Этот сатурнический мир меланхолии живет в архитектоническом языке Зебальда, идеально соответствующем сфере занятий Аустерлица, и своей структурностью, жилистостью и изысканной точностью противостоящий энтропии и разрушению мира. Бесконечно длинные предложения немецкого языка Зебальда, благодаря уравновешенным и семантически замкнутым рамочным конструкциям частей, концентрированному уточнению смысла в сложносоставных словах, перекличкам далеко отстающих друг от друга частей, создают эффект гармонически сложного замкнутого архитектурного сооружения. Немецкий Зебальда можно адекватно перевести на английский (Зебальд тесно сотрудничал со своими английскими переводчиками Антеей Белл и Майклом Халсе) и, очевидно, на французский — в «Аустерлице» Зебальд пересказывает эпизоды из романа близкого ему автора Клода Симона «Ботанический сад» (Les Jardin des Plantes, 1997), и сразу становится понятно, как ложится на язык Зебальда стилистическая традиция «нового романа» (и в особенности Симона — слова, сказанные о нем при награждении его Нобелевской премией: «за сочетание в творчестве поэтического и живописного начал» и «глубокое понимание роли времени в изображении человека» могут быть отнесены к Зебальду).
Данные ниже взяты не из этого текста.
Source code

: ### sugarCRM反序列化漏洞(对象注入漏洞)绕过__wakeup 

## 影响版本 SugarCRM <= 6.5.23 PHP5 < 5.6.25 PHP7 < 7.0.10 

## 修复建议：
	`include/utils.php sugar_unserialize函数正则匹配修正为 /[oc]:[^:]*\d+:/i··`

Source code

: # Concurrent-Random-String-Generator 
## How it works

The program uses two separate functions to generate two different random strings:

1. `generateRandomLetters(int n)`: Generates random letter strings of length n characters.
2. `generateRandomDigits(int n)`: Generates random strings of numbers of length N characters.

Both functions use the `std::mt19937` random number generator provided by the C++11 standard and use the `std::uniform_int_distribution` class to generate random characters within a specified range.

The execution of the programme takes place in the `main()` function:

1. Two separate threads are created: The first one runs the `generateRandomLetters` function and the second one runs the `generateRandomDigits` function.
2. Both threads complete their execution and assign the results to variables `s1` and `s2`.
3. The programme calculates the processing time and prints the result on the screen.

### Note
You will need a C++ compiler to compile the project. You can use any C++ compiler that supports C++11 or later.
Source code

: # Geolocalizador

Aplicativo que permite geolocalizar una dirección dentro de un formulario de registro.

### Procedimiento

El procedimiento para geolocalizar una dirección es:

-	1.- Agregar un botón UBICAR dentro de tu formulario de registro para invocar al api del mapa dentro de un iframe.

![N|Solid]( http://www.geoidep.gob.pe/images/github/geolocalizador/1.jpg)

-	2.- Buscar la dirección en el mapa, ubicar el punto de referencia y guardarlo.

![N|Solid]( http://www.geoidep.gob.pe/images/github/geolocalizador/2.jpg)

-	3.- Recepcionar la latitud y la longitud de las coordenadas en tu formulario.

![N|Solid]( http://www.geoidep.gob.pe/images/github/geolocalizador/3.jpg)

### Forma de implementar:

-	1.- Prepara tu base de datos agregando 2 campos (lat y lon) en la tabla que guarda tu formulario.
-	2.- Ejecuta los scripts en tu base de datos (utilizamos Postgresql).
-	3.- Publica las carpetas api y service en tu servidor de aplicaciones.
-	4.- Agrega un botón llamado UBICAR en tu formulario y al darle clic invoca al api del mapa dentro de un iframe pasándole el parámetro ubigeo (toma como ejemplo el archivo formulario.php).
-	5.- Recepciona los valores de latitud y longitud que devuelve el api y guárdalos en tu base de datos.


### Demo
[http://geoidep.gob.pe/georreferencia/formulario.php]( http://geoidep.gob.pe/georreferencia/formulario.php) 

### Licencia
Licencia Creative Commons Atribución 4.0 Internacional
Собственно, повествователь и Аустерлиц, не обсуждающие приватных вопросов и потому не знающие, откуда другой родом, сначала говорят по-французски, потом переходят на английский, так что в своем пересказе этих разговоров повествователь как бы переводит их на немецкий. Русский язык для Зебальда не подходит — Марина Коренева, с ее опытом перевода Ницше и Хандке, достигает почти невозможного: она делает из материала русского языка слепок с немецкого языка Зебальда (чтобы увидеть разницу, сравните длинные концентрические предложения Зебальда с бесконечно разворачивающимися, задыхающимися фразами того же Цыпкина).